(REQUIRED ACTION): Without any pictures, copy the records below once more, exactly as they are.

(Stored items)
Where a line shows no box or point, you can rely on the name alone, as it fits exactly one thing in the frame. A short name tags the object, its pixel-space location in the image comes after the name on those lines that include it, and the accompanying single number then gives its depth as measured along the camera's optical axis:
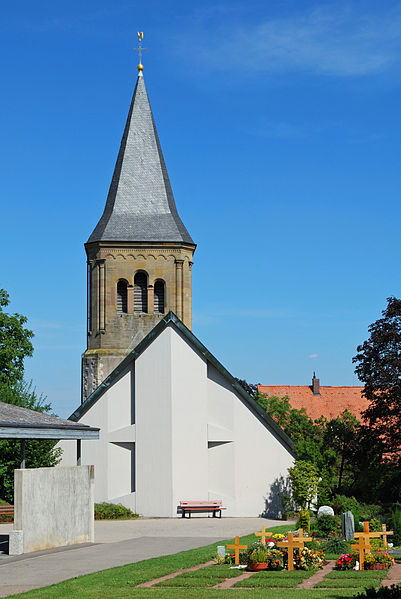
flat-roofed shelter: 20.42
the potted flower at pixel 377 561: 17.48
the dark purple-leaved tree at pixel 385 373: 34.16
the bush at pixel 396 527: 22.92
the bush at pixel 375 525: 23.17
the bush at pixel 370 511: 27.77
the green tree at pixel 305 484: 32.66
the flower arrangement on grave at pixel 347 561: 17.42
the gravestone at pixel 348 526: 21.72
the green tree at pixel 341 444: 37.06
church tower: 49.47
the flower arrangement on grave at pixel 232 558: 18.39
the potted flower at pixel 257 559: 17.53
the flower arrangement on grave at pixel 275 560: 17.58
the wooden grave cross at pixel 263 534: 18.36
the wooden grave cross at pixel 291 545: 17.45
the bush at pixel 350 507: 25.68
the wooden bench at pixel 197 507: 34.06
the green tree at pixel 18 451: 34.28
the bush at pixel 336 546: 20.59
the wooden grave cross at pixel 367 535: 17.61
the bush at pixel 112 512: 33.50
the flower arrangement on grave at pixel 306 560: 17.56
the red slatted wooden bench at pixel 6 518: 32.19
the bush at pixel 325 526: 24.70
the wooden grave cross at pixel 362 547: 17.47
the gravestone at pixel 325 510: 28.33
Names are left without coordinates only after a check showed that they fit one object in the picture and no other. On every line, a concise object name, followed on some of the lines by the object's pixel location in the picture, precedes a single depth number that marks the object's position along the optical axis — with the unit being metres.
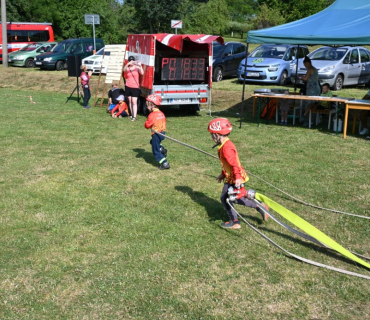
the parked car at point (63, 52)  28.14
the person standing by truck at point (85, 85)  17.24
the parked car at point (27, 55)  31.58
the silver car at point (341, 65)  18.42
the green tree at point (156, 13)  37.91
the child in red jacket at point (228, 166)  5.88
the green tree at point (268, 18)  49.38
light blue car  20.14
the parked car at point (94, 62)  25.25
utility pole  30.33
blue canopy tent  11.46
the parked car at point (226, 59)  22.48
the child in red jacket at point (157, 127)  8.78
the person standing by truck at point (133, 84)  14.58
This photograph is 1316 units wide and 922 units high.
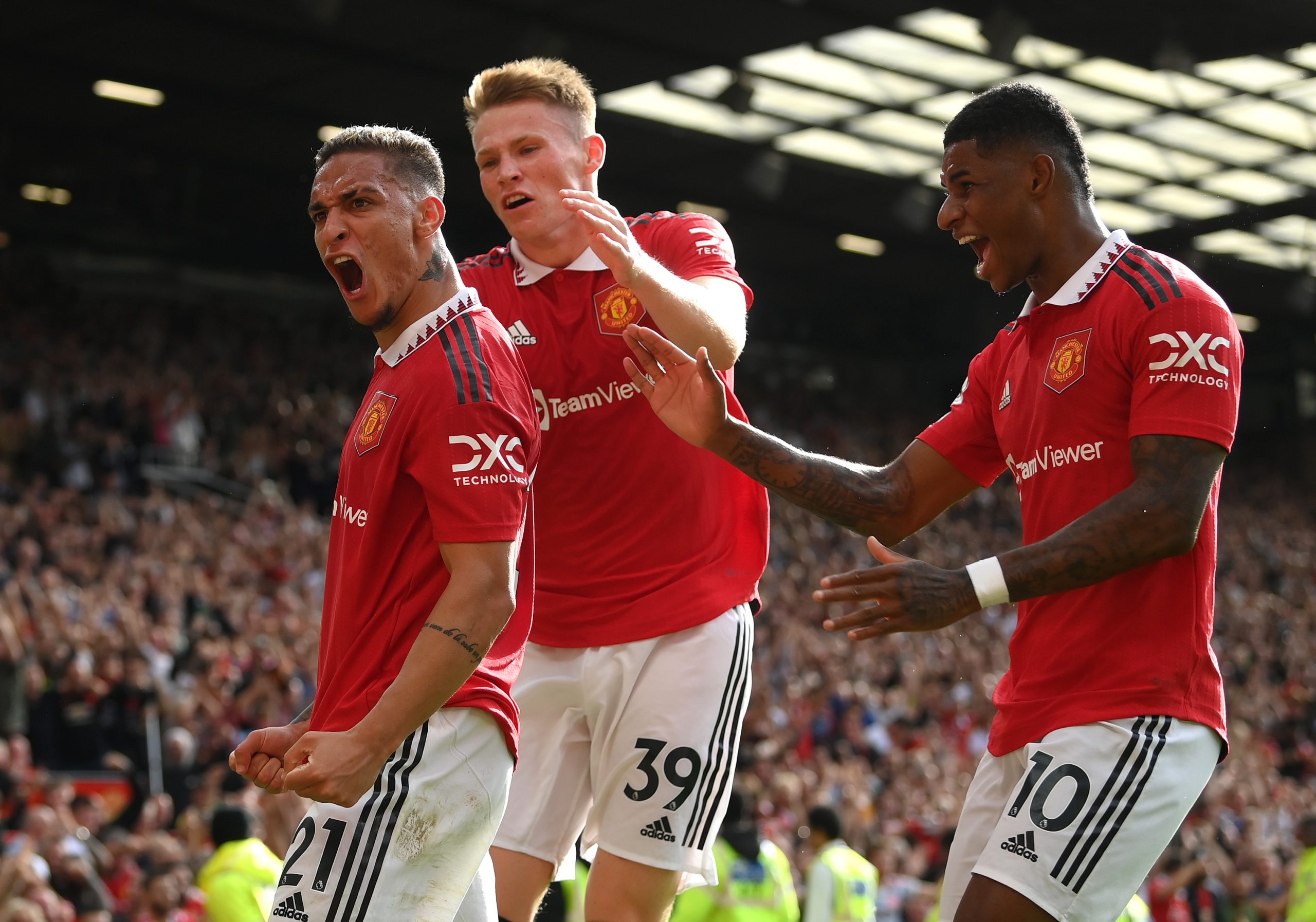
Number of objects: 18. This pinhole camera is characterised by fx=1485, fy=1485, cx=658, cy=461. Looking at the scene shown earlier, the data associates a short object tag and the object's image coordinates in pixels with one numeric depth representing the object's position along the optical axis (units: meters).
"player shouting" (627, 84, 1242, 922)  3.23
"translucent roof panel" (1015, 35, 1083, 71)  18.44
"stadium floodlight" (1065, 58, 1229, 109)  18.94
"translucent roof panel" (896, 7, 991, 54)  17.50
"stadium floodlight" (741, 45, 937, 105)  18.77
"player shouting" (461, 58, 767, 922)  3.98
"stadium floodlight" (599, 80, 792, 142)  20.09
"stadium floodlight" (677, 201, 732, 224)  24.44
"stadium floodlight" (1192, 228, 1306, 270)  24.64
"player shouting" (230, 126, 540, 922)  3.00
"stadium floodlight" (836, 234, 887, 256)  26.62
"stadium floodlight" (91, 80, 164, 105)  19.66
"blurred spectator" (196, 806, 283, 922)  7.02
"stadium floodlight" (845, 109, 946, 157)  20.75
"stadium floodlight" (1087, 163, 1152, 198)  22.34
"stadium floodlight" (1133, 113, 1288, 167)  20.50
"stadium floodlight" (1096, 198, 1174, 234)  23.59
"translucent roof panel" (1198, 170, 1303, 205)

(REPLY):
Where a line shows no box or point, you can rely on the name alone, as it fits exactly one thing in the frame. A short name tags the object, its pixel-space location in the image comes after the name on those lines that include it, and the accompanying single number then gives its depth as measured along the camera's optical axis:
flat-roofed shelter: 20.42
the potted flower at pixel 377 561: 17.48
the dark purple-leaved tree at pixel 385 373: 34.16
the bush at pixel 396 527: 22.92
the bush at pixel 375 525: 23.17
the bush at pixel 370 511: 27.77
the green tree at pixel 305 484: 32.66
the flower arrangement on grave at pixel 347 561: 17.42
the gravestone at pixel 348 526: 21.72
the green tree at pixel 341 444: 37.06
church tower: 49.47
the flower arrangement on grave at pixel 232 558: 18.39
the potted flower at pixel 257 559: 17.53
the flower arrangement on grave at pixel 275 560: 17.58
the wooden grave cross at pixel 263 534: 18.36
the wooden grave cross at pixel 291 545: 17.45
the bush at pixel 350 507: 25.68
the wooden bench at pixel 197 507: 34.06
the green tree at pixel 18 451: 34.28
the bush at pixel 336 546: 20.59
the wooden grave cross at pixel 367 535: 17.61
the bush at pixel 112 512: 33.50
the flower arrangement on grave at pixel 306 560: 17.56
the red slatted wooden bench at pixel 6 518: 32.19
the bush at pixel 325 526: 24.70
the wooden grave cross at pixel 362 547: 17.47
the gravestone at pixel 325 510: 28.33
Names are left without coordinates only after a check showed that they fit one object in the picture and no other. On every line, a concise object name, followed on some of the lines by the object's pixel location in the picture, precedes a single depth number that marks the object's position along the optical axis — with the unit being metres.
the parked car at point (63, 52)  28.14
the person standing by truck at point (85, 85)  17.24
the parked car at point (27, 55)  31.58
the silver car at point (341, 65)  18.42
the green tree at point (156, 13)  37.91
the child in red jacket at point (228, 166)  5.88
the green tree at point (268, 18)  49.38
light blue car  20.14
the parked car at point (94, 62)  25.25
utility pole  30.33
blue canopy tent  11.46
the parked car at point (226, 59)  22.48
the child in red jacket at point (157, 127)  8.78
the person standing by truck at point (133, 84)  14.58
This photograph is 1316 units wide and 922 units high.
Number of objects: 18. This pinhole camera is characterised by fx=1485, fy=1485, cx=658, cy=461. Looking at the scene shown earlier, the data associates a short object tag and the object's image coordinates in pixels with one numeric depth representing the object's position along the optical axis (units: meters).
"player shouting" (627, 84, 1242, 922)  3.23
"translucent roof panel" (1015, 35, 1083, 71)  18.44
"stadium floodlight" (1065, 58, 1229, 109)  18.94
"translucent roof panel" (896, 7, 991, 54)  17.50
"stadium floodlight" (741, 45, 937, 105)  18.77
"player shouting" (461, 58, 767, 922)  3.98
"stadium floodlight" (599, 80, 792, 142)  20.09
"stadium floodlight" (677, 201, 732, 224)  24.44
"stadium floodlight" (1192, 228, 1306, 270)  24.64
"player shouting" (230, 126, 540, 922)  3.00
"stadium floodlight" (836, 234, 887, 256)  26.62
"stadium floodlight" (91, 80, 164, 105)  19.66
"blurred spectator" (196, 806, 283, 922)  7.02
"stadium floodlight" (845, 109, 946, 157)  20.75
"stadium floodlight" (1087, 163, 1152, 198)  22.34
"stadium floodlight" (1133, 113, 1288, 167)  20.50
"stadium floodlight" (1096, 198, 1174, 234)  23.59
"translucent roof panel" (1198, 170, 1303, 205)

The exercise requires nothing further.